Dataset content:
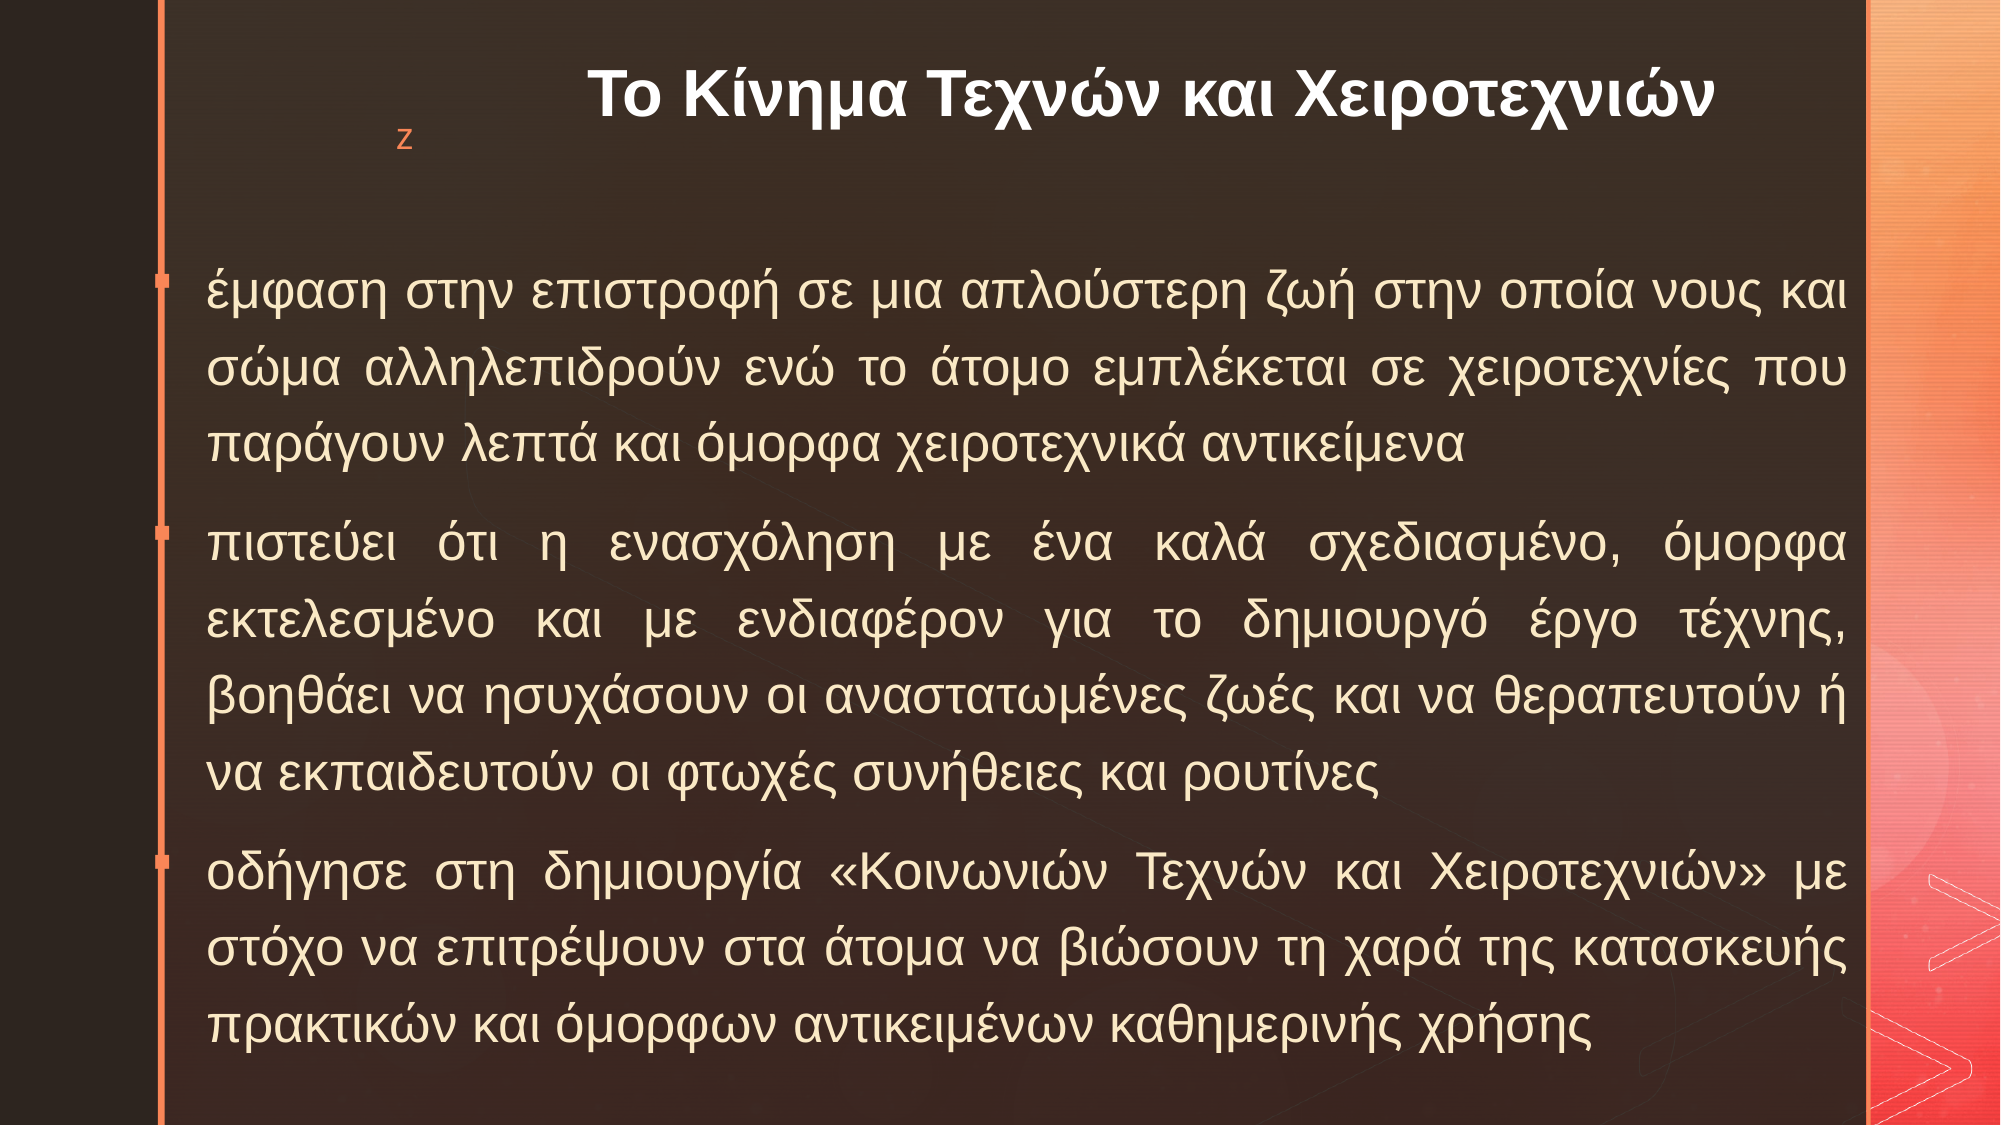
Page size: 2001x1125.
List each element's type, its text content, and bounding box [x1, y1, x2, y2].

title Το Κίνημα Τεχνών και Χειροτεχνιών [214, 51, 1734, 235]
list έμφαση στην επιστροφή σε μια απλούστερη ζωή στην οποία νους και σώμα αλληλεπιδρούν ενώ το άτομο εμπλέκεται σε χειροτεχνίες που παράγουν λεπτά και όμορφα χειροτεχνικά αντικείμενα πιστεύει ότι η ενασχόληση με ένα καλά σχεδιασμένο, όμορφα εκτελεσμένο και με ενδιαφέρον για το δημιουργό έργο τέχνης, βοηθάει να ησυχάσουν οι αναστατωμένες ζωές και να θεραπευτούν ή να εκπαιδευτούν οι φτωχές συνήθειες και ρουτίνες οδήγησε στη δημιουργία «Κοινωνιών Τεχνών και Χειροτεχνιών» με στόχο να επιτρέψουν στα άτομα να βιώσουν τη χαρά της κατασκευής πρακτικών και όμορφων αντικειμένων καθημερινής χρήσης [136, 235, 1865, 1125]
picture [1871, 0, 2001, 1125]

Problem to solve:
All the lines above are to be reproduced exactly, except the pictures.

Solution to the exercise:
Page size: 2001x1125.
List each element's type, its text content, and bounding box [x1, y1, x2, y2].

title Το Κίνημα Τεχνών και Χειροτεχνιών [214, 51, 1734, 235]
list έμφαση στην επιστροφή σε μια απλούστερη ζωή στην οποία νους και σώμα αλληλεπιδρούν ενώ το άτομο εμπλέκεται σε χειροτεχνίες που παράγουν λεπτά και όμορφα χειροτεχνικά αντικείμενα πιστεύει ότι η ενασχόληση με ένα καλά σχεδιασμένο, όμορφα εκτελεσμένο και με ενδιαφέρον για το δημιουργό έργο τέχνης, βοηθάει να ησυχάσουν οι αναστατωμένες ζωές και να θεραπευτούν ή να εκπαιδευτούν οι φτωχές συνήθειες και ρουτίνες οδήγησε στη δημιουργία «Κοινωνιών Τεχνών και Χειροτεχνιών» με στόχο να επιτρέψουν στα άτομα να βιώσουν τη χαρά της κατασκευής πρακτικών και όμορφων αντικειμένων καθημερινής χρήσης [136, 235, 1865, 1125]
picture [1871, 0, 2001, 1125]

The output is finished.